§ Input rows
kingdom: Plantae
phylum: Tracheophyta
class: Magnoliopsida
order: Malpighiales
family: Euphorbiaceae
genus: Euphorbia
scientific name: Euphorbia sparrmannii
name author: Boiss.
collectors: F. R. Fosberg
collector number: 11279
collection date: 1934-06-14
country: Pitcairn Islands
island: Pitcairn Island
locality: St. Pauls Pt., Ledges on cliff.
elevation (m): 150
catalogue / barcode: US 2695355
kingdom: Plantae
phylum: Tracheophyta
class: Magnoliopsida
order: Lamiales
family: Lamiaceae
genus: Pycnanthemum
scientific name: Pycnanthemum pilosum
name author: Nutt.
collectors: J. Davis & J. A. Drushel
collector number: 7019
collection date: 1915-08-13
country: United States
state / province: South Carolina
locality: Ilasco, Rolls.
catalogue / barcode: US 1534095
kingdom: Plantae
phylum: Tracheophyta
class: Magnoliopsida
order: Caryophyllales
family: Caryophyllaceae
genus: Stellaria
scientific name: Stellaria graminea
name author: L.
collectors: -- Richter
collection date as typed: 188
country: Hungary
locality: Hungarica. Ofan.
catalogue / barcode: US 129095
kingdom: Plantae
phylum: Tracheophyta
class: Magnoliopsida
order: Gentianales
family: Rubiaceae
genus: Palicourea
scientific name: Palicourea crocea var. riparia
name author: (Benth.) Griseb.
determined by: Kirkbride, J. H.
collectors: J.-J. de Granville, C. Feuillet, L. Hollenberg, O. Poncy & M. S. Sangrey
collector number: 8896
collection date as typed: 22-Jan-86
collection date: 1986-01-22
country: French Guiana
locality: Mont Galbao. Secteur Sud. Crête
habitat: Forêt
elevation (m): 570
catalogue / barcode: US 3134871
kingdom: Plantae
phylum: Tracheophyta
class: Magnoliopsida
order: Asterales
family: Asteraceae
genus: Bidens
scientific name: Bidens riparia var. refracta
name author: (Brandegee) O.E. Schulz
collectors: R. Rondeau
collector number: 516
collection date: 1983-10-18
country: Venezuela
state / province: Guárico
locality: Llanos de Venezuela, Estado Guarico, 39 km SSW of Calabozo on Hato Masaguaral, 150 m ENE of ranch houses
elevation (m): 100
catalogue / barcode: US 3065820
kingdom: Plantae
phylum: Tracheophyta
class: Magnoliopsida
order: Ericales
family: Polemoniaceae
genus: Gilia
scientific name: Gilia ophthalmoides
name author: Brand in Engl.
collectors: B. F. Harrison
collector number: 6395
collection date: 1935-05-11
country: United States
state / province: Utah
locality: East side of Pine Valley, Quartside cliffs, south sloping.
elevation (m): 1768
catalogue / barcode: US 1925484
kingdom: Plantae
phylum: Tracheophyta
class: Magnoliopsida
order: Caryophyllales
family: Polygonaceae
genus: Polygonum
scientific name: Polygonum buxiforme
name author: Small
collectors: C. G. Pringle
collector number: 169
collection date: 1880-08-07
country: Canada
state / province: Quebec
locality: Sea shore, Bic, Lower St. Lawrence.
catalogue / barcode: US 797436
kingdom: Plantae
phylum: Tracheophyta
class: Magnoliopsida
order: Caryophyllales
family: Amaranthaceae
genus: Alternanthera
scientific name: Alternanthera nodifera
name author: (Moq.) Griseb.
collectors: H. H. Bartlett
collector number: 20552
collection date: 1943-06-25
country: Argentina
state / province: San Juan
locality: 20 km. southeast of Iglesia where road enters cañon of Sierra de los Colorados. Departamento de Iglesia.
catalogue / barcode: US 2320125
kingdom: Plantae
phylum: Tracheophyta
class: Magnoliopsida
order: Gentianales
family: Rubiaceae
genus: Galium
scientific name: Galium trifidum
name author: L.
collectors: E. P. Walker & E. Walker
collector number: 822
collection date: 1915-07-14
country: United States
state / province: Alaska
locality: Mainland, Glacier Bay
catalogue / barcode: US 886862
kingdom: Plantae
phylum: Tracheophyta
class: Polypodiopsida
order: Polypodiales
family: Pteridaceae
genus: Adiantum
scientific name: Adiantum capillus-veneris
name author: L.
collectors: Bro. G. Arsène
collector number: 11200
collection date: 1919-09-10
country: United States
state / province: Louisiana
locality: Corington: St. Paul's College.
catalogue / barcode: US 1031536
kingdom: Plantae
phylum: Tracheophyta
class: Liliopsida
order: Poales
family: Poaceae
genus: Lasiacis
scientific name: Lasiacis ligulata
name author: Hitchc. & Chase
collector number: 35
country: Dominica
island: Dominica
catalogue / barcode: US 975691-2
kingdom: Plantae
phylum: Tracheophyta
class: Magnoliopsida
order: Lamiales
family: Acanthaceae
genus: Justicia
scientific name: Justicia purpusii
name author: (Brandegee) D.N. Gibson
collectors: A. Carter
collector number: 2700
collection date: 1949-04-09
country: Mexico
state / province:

§ Given exercise
Print all of the lines above again, character for character.

§ Expected output
kingdom: Plantae
phylum: Tracheophyta
class: Magnoliopsida
order: Malpighiales
family: Euphorbiaceae
genus: Euphorbia
scientific name: Euphorbia sparrmannii
name author: Boiss.
collectors: F. R. Fosberg
collector number: 11279
collection date: 1934-06-14
country: Pitcairn Islands
island: Pitcairn Island
locality: St. Pauls Pt., Ledges on cliff.
elevation (m): 150
catalogue / barcode: US 2695355
kingdom: Plantae
phylum: Tracheophyta
class: Magnoliopsida
order: Lamiales
family: Lamiaceae
genus: Pycnanthemum
scientific name: Pycnanthemum pilosum
name author: Nutt.
collectors: J. Davis & J. A. Drushel
collector number: 7019
collection date: 1915-08-13
country: United States
state / province: South Carolina
locality: Ilasco, Rolls.
catalogue / barcode: US 1534095
kingdom: Plantae
phylum: Tracheophyta
class: Magnoliopsida
order: Caryophyllales
family: Caryophyllaceae
genus: Stellaria
scientific name: Stellaria graminea
name author: L.
collectors: -- Richter
collection date as typed: 188
country: Hungary
locality: Hungarica. Ofan.
catalogue / barcode: US 129095
kingdom: Plantae
phylum: Tracheophyta
class: Magnoliopsida
order: Gentianales
family: Rubiaceae
genus: Palicourea
scientific name: Palicourea crocea var. riparia
name author: (Benth.) Griseb.
determined by: Kirkbride, J. H.
collectors: J.-J. de Granville, C. Feuillet, L. Hollenberg, O. Poncy & M. S. Sangrey
collector number: 8896
collection date as typed: 22-Jan-86
collection date: 1986-01-22
country: French Guiana
locality: Mont Galbao. Secteur Sud. Crête
habitat: Forêt
elevation (m): 570
catalogue / barcode: US 3134871
kingdom: Plantae
phylum: Tracheophyta
class: Magnoliopsida
order: Asterales
family: Asteraceae
genus: Bidens
scientific name: Bidens riparia var. refracta
name author: (Brandegee) O.E. Schulz
collectors: R. Rondeau
collector number: 516
collection date: 1983-10-18
country: Venezuela
state / province: Guárico
locality: Llanos de Venezuela, Estado Guarico, 39 km SSW of Calabozo on Hato Masaguaral, 150 m ENE of ranch houses
elevation (m): 100
catalogue / barcode: US 3065820
kingdom: Plantae
phylum: Tracheophyta
class: Magnoliopsida
order: Ericales
family: Polemoniaceae
genus: Gilia
scientific name: Gilia ophthalmoides
name author: Brand in Engl.
collectors: B. F. Harrison
collector number: 6395
collection date: 1935-05-11
country: United States
state / province: Utah
locality: East side of Pine Valley, Quartside cliffs, south sloping.
elevation (m): 1768
catalogue / barcode: US 1925484
kingdom: Plantae
phylum: Tracheophyta
class: Magnoliopsida
order: Caryophyllales
family: Polygonaceae
genus: Polygonum
scientific name: Polygonum buxiforme
name author: Small
collectors: C. G. Pringle
collector number: 169
collection date: 1880-08-07
country: Canada
state / province: Quebec
locality: Sea shore, Bic, Lower St. Lawrence.
catalogue / barcode: US 797436
kingdom: Plantae
phylum: Tracheophyta
class: Magnoliopsida
order: Caryophyllales
family: Amaranthaceae
genus: Alternanthera
scientific name: Alternanthera nodifera
name author: (Moq.) Griseb.
collectors: H. H. Bartlett
collector number: 20552
collection date: 1943-06-25
country: Argentina
state / province: San Juan
locality: 20 km. southeast of Iglesia where road enters cañon of Sierra de los Colorados. Departamento de Iglesia.
catalogue / barcode: US 2320125
kingdom: Plantae
phylum: Tracheophyta
class: Magnoliopsida
order: Gentianales
family: Rubiaceae
genus: Galium
scientific name: Galium trifidum
name author: L.
collectors: E. P. Walker & E. Walker
collector number: 822
collection date: 1915-07-14
country: United States
state / province: Alaska
locality: Mainland, Glacier Bay
catalogue / barcode: US 886862
kingdom: Plantae
phylum: Tracheophyta
class: Polypodiopsida
order: Polypodiales
family: Pteridaceae
genus: Adiantum
scientific name: Adiantum capillus-veneris
name author: L.
collectors: Bro. G. Arsène
collector number: 11200
collection date: 1919-09-10
country: United States
state / province: Louisiana
locality: Corington: St. Paul's College.
catalogue / barcode: US 1031536
kingdom: Plantae
phylum: Tracheophyta
class: Liliopsida
order: Poales
family: Poaceae
genus: Lasiacis
scientific name: Lasiacis ligulata
name author: Hitchc. & Chase
collector number: 35
country: Dominica
island: Dominica
catalogue / barcode: US 975691-2
kingdom: Plantae
phylum: Tracheophyta
class: Magnoliopsida
order: Lamiales
family: Acanthaceae
genus: Justicia
scientific name: Justicia purpusii
name author: (Brandegee) D.N. Gibson
collectors: A. Carter
collector number: 2700
collection date: 1949-04-09
country: Mexico
state / province:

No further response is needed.